Supercomputer maker Cray will get $36 million to upgrade the systems running a European weather forecasting facility, highlighting the growing use of such massive infrastructures by meteorological and climate research facilities.
Cray officials announced the agreement Jan. 25, saying the company will upgrade the supercomputers and high-end storage systems that it put in place for the European Centre for Medium-Range Weather Forecasts almost three years ago. The ability to easily upgrade its systems is a key factor in the design of Cray’s supercomputers, according to Catalin Morosanu, the company’s vice president of sales for the Europe, Middle East and Africa (EMEA) region.
“This allows our customers to have a lower total cost of ownership of their systems over time, and quickly be able to deploy the latest and most-advanced technologies,” Morosanu said in a statement.
In June 2013, Cray was awarded a contract by the European facility to deliver two of its XC30 supercomputers and one of its Sonexion storage systems. Now the supercomputer maker will upgrade the facility with its XC40 systems—which will include the next-generation Xeon processors from Intel—and another Sonexion 2000 scale-out Lustre storage system. In addition, Cray will provide the center with a 32-node XC40-AC system, which will be powered by the latest generation of Intel’s Xeon Phi many-core processors, dubbed “Knights Landing.”
Cray will deliver the new systems later this year.

.....

Check your understanding –
1 - According to the Cray article, how much money will Cray receive to upgrade the European weather forecasting facility's systems?
2 - Reproduce the Cray article word for word, starting at "Supercomputer maker Cray" and ending at "climate research facilities.".

(Dataset excerpts)
.....

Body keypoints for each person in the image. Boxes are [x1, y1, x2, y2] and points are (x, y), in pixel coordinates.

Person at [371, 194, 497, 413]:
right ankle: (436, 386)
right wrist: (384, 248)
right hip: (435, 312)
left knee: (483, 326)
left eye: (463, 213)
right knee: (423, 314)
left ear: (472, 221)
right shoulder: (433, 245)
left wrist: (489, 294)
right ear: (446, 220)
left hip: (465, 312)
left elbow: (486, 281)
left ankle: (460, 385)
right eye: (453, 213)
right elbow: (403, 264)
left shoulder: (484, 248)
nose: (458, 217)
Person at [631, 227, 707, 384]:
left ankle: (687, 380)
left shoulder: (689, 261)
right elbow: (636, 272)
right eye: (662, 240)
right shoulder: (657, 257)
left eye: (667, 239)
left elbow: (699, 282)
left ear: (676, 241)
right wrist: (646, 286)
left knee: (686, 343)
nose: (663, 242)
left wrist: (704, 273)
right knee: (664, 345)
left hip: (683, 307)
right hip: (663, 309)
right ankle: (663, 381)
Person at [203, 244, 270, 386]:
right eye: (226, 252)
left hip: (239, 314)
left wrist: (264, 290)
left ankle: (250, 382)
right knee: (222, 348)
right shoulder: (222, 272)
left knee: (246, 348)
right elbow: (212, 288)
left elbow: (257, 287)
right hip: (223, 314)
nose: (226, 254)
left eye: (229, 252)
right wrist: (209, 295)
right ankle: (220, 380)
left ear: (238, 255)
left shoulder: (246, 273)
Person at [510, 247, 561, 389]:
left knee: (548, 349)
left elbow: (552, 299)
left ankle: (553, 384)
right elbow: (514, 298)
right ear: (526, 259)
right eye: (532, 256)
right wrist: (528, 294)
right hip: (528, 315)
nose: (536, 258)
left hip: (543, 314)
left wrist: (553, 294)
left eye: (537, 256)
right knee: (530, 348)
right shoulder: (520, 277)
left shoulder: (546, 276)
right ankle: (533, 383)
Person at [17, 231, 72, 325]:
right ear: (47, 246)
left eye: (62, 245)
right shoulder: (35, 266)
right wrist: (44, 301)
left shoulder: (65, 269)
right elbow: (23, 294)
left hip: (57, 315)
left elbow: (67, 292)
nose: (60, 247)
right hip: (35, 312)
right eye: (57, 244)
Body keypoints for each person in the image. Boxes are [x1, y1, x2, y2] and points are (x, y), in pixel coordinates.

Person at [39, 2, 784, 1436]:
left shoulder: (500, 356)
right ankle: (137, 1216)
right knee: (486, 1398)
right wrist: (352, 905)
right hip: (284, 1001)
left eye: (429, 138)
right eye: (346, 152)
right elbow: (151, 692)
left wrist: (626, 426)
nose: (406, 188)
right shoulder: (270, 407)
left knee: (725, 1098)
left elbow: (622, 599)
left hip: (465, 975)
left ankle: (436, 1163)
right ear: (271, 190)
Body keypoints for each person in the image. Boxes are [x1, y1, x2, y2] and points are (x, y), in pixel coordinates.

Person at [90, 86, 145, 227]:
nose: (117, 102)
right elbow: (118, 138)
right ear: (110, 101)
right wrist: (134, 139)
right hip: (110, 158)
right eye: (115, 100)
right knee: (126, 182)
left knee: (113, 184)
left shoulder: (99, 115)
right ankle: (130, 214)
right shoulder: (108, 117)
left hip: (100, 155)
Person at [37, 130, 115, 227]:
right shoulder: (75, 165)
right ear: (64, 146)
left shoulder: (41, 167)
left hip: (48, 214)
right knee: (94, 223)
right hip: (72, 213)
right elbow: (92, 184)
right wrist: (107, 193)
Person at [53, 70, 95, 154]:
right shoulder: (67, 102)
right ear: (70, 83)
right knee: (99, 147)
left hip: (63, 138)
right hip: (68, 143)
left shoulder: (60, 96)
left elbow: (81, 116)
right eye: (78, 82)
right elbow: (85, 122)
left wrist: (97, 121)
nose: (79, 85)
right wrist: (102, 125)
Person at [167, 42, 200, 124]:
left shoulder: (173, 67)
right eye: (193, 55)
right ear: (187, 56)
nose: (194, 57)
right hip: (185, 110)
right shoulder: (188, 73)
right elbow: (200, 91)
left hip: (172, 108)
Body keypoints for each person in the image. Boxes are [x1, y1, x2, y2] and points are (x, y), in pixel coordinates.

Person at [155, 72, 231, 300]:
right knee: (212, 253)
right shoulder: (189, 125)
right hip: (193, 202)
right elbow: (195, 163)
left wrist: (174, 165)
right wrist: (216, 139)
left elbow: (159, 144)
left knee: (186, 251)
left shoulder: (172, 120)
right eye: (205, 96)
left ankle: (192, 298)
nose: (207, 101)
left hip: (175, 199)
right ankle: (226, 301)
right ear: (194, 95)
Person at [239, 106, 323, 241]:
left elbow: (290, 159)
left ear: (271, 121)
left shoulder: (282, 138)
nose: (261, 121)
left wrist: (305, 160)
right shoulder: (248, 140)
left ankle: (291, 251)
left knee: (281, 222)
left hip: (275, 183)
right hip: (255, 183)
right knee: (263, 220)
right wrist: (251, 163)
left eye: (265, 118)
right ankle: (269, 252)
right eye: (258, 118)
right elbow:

.....

List of solutions –
1 - $36 million

2 -
Supercomputer maker Cray will get $36 million to upgrade the systems running a European weather forecasting facility, highlighting the growing use of such massive infrastructures by meteorological and climate research facilities.